Typically, urban market rents rebound within a year or two after hitting bottom, but the uneven nature of reopening cities could delay the post-pandemic recovery, Fitch said. “Changing demographics in the key renter cohort and outmigration trends that favor suburban and/or sunbelt markets over selected coastal gateway cities are persistent headwinds that will delay a full recovery of prior peak cash flows for coastal, urban landlords, including selected multifamily real estate investment trusts,” Fitch said.
Multifamily occupancies and rents are improving while landlord concessions are easing, but many urban locations still lag suburban and sunbelt markets, Fitch said.
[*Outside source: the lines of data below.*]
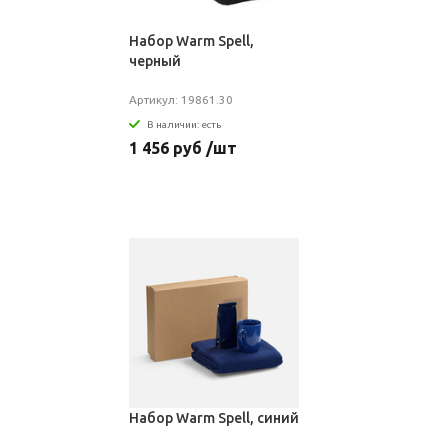
Набор Warm Spell,
черный
Артикул: 19861.30
В наличии: есть
1 456 руб /шт
Набор Warm Spell, синий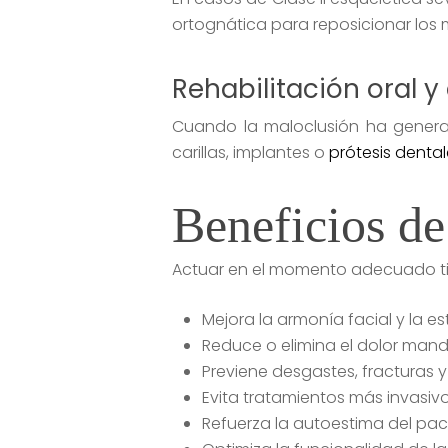
ortognática para reposicionar los
Rehabilitación oral y
Cuando la maloclusión ha generad
carillas, implantes o
prótesis denta
Beneficios de 
Actuar en el momento adecuado tie
Mejora la armonía facial y la est
Reduce o elimina el dolor mandi
Previene desgastes, fracturas 
Evita tratamientos más invasivos
Refuerza la autoestima del pac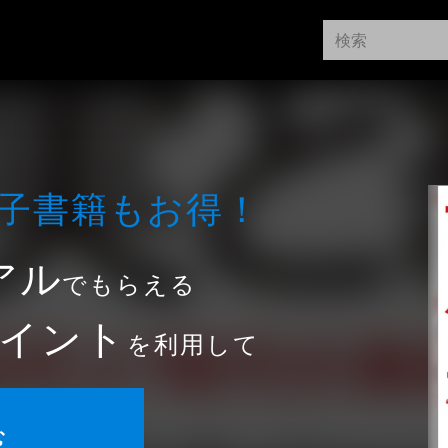
⼦書籍もお得！
アル
でもらえる
イント
を利用して
む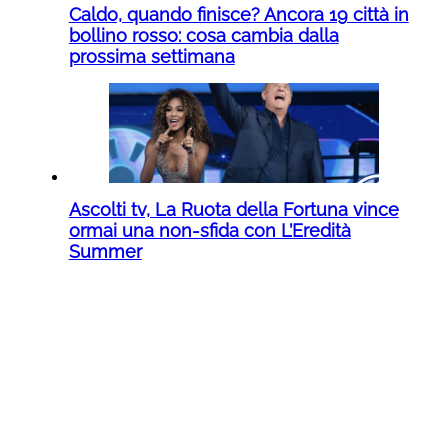
Caldo, quando finisce? Ancora 19 città in
bollino rosso: cosa cambia dalla
prossima settimana
Ascolti tv, La Ruota della Fortuna vince
ormai una non-sfida con L’Eredità
Summer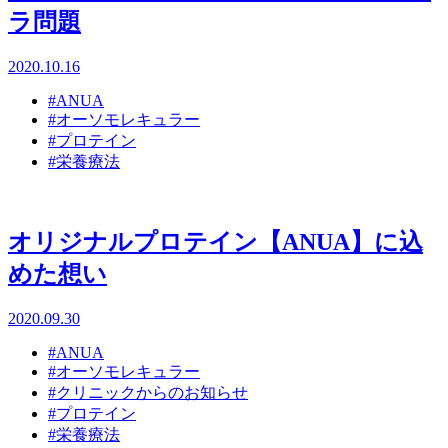
ラ問題
2020.10.16
#ANUA
#オーソモレキュラー
#プロテイン
#栄養療法
オリジナルプロテイン【ANUA】に込
めた想い
2020.09.30
#ANUA
#オーソモレキュラー
#クリニックからのお知らせ
#プロテイン
#栄養療法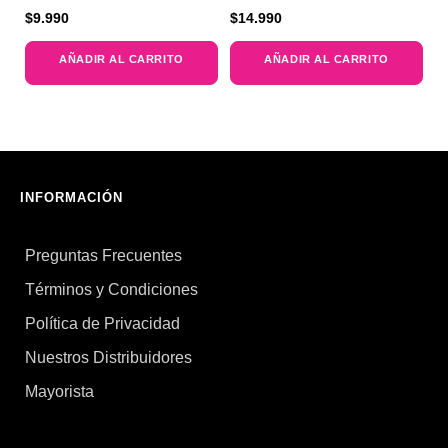
$
9.990
$
14.990
AÑADIR AL CARRITO
AÑADIR AL CARRITO
INFORMACIÓN
Preguntas Frecuentes
Términos y Condiciones
Política de Privacidad
Nuestros Distribuidores
Mayorista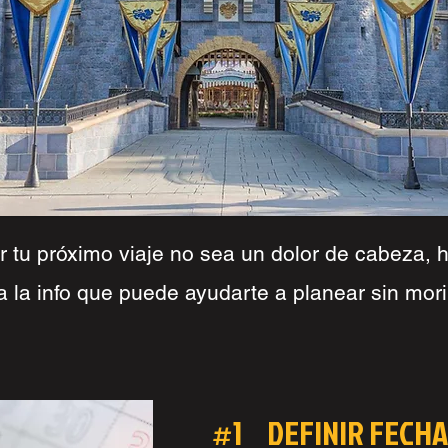
r tu próximo viaje no sea un dolor de cabeza,
a la info que puede ayudarte a planear sin morir
#1 DEFINIR FECHA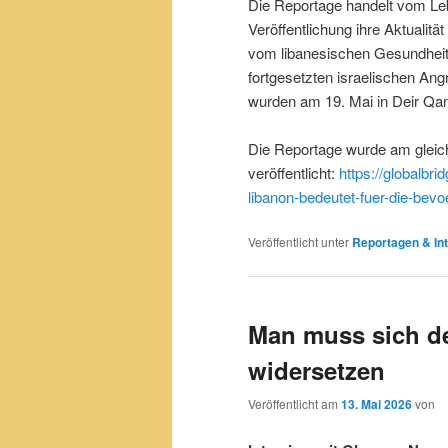
Die Reportage handelt vom Lebe
Veröffentlichung ihre Aktualitä
vom libanesischen Gesundheit
fortgesetzten israelischen Ang
wurden am 19. Mai in Deir Qano
Die Reportage wurde am gleich
veröffentlicht:
https://globalbr
libanon-bedeutet-fuer-die-bevo
Veröffentlicht unter
Reportagen & Int
Man muss sich d
widersetzen
Veröffentlicht am
13. Mai 2026
von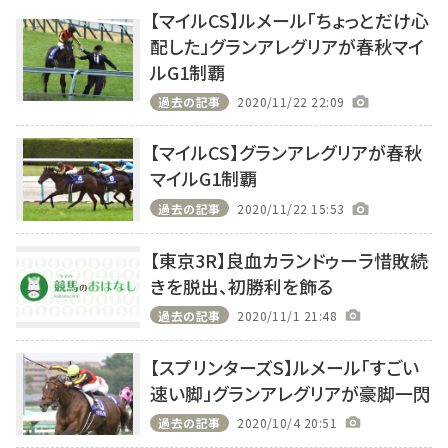
【マイルCS】ルメール「ちょっとだけ心
配した」グランアレグリアが春秋マイ
ルG1制覇
過去の記事
2020/11/22 22:09
【マイルCS】グランアレグリアが春秋
マイルG1制覇
過去の記事
2020/11/22 15:53
【東京3R】良血カランドゥーラ惜敗続
きを脱出、初勝利を飾る
過去の記事
2020/11/1 21:48
【スプリンターズS】ルメール「すごい
速い脚」グランアレグリアが豪脚一閃
過去の記事
2020/10/4 20:51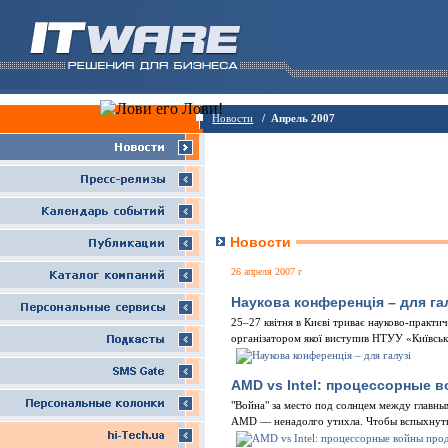
Новости
/ Апрель 2007
Новости
26 апреля 2007 г
Наукова конференція – для га
25–27 квiтня в Києвi триває науково-практи
органiзатором якої виступив НТУУ «Київськ
AMD vs Intel: процессорные
"Война" за место под солнцем между главны
AMD — ненадолго утихла. Чтобы вспыхнуть 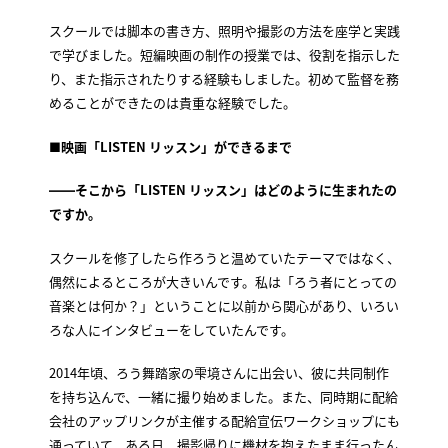
スクールでは脚本の書き方、照明や撮影の方法を座学と実践
で学びました。短編映画の制作の授業では、役割を指示した
り、また指示されたりする経験もしました。初めて監督を務
めることができたのは貴重な経験でした。
■映画「LISTEN リッスン」ができるまで
――そこから「LISTEN リッスン」はどのように生まれたの
ですか。
スクールを修了したら作ろうと温めていたテーマではなく、
偶然によるところが大きいんです。私は「ろう者にとっての
音楽とは何か？」ということに以前から関心があり、いろい
ろな人にインタビューをしていたんです。
2014年頃、ろう舞踏家の雫境さんに出会い、彼に共同制作
を持ち込んで、一緒に撮り始めました。また、同時期に配給
会社のアップリンクが主催する配給宣伝ワークショップにも
通っていて、ある日、撮影帰りに機材を抱えたまま行ったん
Senior Director Stephen Boyd said the credit implications of these trends are neutral, “as real estate investment trusts with urban exposure generally entered the downturn with credit protection headroom, enabling them to withstand market weakness.”
Apartment occupancies now equal or exceed 2019 peaks in many suburban markets but remain several hundred basis points below pre-pandemic levels in many coastal urban markets, Fitch said. “Suburban rents are on pace to overtake prior peak levels in 2021, perhaps as early as second-quarter 2021 in some markets, based on monthly observations. Urban rents have recovered at least half of coronavirus-induced declines, but remain 5 percent to 15 percent below 2019 peaks.”
Those occupancy rates could face renewed pressure as eviction moratoriums expire, the report noted. “However, the near-to-medium term supply outlook is more favorable for urban markets versus suburban, which should support the urban recovery,” Fitch said.
Longer-term demographic trends will likely drive demand for less dense and more affordable multifamily markets, the report said. “As the population of the prime renter cohort aged 23 to 34 declines in the late 2020s and growth of those aged 35 to 55 with children accelerates, demand for more space will increase,” Fitch said. “Single-family homes for purchase and rent could also benefit at the expense of urban multifamily from these trends, although rising interest rates may constrain new homebuying.”
Other than modest retained cash flow, debt remains the cheapest funding source for multifamily REITs, followed by asset sales at low cap rates, Fitch said. “That said, the sector is trading at a 10 percent premium to consensus net asset values, which should further support funding external growth within existing financial policies,” the report said.